Pencatuman Sekolah Minggu Diprotes, Intervensi Pemerintah Dinilai Terlalu Jauh dalam RUU Pesantren

Pither Ponda Barany SH,  MH. 
TORAJA UTARA (wartamerdeka.info) - Belum juga disahkan, Rancangan Undang-Undang (RUU) Pesantren dan Pendidikan Keagamaan yang kini sedang dibahas di DPR RI, mendapat tanggapan berbagai pihak. Tanggapan itu ada yang pro dan ada yang kontra. Salah satu yang menanggapi hal ini datang dari seorang Advokat muda dan tak asing lagi, Pither Ponda Barany SH,  MH.

Pither memprotes keras pencantuman Sekolah Minggu dan Katekisasi pada RUU Pesantren. Menurut dia, pengaturan mengenai Sekolah Minggu dan Katekisasi pada RUU Pesantren,  merupakan langkah mundur dalam jaminan menjalankan ibadah beragama.

Ini juga,  kata Pither,  sebagai bentuk intervensi pemerintah dalam menjalankan tata beragama. Pengaturan dalam menjalankan keberagamaan. "Biarkanlah ini diatur oleh agama masing-masing. Negara tidak  berkompoten melakukan intervensi pengaturan," tegas Pither kepada wartamerdeka.info,  hari ini.

Dalam mengelola negara, tambahnya,  pemerintah sejogjanya lebih fokus pada hal-hal lain yang menjadi masalah sejauh ini. Itu, kata dia, seharusnya yang jadi prioritas penanganan dalam kehidupan berbangsa dan bernegara.

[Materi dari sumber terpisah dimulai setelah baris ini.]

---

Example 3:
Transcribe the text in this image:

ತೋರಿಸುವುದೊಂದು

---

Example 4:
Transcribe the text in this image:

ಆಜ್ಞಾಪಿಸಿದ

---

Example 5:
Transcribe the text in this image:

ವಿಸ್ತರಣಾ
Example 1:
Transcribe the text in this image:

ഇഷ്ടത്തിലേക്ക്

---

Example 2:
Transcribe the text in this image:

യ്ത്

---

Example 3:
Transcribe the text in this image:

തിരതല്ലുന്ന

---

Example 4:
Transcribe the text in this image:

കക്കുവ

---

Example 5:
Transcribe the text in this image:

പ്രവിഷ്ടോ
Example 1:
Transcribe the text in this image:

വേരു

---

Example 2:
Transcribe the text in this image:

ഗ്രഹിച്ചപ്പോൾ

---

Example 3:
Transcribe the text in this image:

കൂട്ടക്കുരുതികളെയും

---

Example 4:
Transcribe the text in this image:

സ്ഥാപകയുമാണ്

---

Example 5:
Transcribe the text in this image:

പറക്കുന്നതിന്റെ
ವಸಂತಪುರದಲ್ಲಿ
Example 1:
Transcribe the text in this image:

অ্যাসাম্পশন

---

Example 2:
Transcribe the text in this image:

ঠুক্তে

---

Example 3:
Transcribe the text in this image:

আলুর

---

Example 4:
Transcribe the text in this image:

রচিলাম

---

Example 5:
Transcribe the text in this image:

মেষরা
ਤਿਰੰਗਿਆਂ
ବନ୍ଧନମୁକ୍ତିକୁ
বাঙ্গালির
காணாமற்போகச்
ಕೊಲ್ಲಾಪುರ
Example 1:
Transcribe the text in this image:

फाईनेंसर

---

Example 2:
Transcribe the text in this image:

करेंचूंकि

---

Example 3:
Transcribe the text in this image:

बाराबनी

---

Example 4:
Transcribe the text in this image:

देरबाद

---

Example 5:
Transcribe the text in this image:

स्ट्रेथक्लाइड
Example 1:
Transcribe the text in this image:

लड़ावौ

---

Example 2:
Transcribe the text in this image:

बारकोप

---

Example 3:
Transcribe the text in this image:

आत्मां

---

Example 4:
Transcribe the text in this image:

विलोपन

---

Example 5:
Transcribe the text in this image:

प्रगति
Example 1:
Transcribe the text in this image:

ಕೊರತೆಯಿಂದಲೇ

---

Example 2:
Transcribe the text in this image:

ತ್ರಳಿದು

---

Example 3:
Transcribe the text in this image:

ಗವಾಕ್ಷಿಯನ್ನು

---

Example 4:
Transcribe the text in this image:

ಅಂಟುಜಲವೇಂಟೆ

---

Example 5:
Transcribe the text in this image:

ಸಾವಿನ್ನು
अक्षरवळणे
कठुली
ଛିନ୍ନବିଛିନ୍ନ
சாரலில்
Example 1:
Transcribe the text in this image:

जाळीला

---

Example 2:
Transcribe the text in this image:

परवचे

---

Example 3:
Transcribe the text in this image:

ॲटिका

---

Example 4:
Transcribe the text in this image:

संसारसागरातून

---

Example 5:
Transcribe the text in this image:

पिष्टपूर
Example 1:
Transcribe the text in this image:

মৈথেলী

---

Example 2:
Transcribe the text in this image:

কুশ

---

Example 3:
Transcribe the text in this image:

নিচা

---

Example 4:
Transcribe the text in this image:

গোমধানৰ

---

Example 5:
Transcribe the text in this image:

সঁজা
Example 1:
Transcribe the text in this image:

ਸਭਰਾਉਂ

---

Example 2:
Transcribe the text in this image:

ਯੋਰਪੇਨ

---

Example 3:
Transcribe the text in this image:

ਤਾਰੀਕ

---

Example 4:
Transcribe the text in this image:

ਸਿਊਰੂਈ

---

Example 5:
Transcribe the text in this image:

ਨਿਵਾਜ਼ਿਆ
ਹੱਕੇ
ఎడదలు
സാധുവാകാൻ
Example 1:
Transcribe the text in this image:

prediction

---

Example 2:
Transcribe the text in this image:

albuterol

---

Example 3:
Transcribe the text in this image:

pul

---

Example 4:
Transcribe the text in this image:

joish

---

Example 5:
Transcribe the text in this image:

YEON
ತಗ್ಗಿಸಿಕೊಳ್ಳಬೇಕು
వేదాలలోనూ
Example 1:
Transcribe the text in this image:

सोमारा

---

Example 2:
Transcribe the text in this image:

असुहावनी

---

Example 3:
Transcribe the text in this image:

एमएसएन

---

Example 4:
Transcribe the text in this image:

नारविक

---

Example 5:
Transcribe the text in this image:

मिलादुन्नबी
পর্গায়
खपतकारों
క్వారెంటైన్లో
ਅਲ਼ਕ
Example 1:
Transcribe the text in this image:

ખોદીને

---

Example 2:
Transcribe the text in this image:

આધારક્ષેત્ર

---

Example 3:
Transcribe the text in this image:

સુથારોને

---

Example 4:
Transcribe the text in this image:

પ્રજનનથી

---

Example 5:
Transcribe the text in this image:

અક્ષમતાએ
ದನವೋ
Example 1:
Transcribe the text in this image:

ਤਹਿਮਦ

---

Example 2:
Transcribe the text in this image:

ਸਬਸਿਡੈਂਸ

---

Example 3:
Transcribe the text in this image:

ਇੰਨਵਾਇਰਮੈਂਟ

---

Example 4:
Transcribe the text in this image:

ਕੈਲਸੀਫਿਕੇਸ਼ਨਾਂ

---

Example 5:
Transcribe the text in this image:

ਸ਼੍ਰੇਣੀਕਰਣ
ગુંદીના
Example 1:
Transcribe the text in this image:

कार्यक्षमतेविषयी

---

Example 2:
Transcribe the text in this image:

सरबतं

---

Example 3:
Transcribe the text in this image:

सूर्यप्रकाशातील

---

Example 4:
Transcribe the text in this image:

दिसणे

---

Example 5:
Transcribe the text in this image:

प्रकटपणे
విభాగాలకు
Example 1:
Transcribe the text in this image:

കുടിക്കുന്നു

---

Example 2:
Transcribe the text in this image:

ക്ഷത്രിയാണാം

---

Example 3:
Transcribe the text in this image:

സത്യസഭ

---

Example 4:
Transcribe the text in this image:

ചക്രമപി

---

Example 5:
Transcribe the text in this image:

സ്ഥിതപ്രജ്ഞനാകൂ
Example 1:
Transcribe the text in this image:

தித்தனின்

Sebelumnya, Persekutuan Gereja-gereja di Indonesia (PGI) mengkritik juga ketentuan dalam Rancangan Undang-Undang (RUU) Pesantren dan Pendidikan Keagamaan yang mengatur tentang pendidikan sekolah minggu dan katekisasi.

Ketentuan tersebut tercantum dalam Pasal 69 dan Pasal 70 RUU Pesantren dan Pendidikan Keagamaan.

Sekretaris Umum PGI Gomar Gultom mengatakan, pihaknya tak sepakat dengan ketentuan penerapan syarat atau pembatasan terhadap pendidikan sekolah minggu dan katekisasi.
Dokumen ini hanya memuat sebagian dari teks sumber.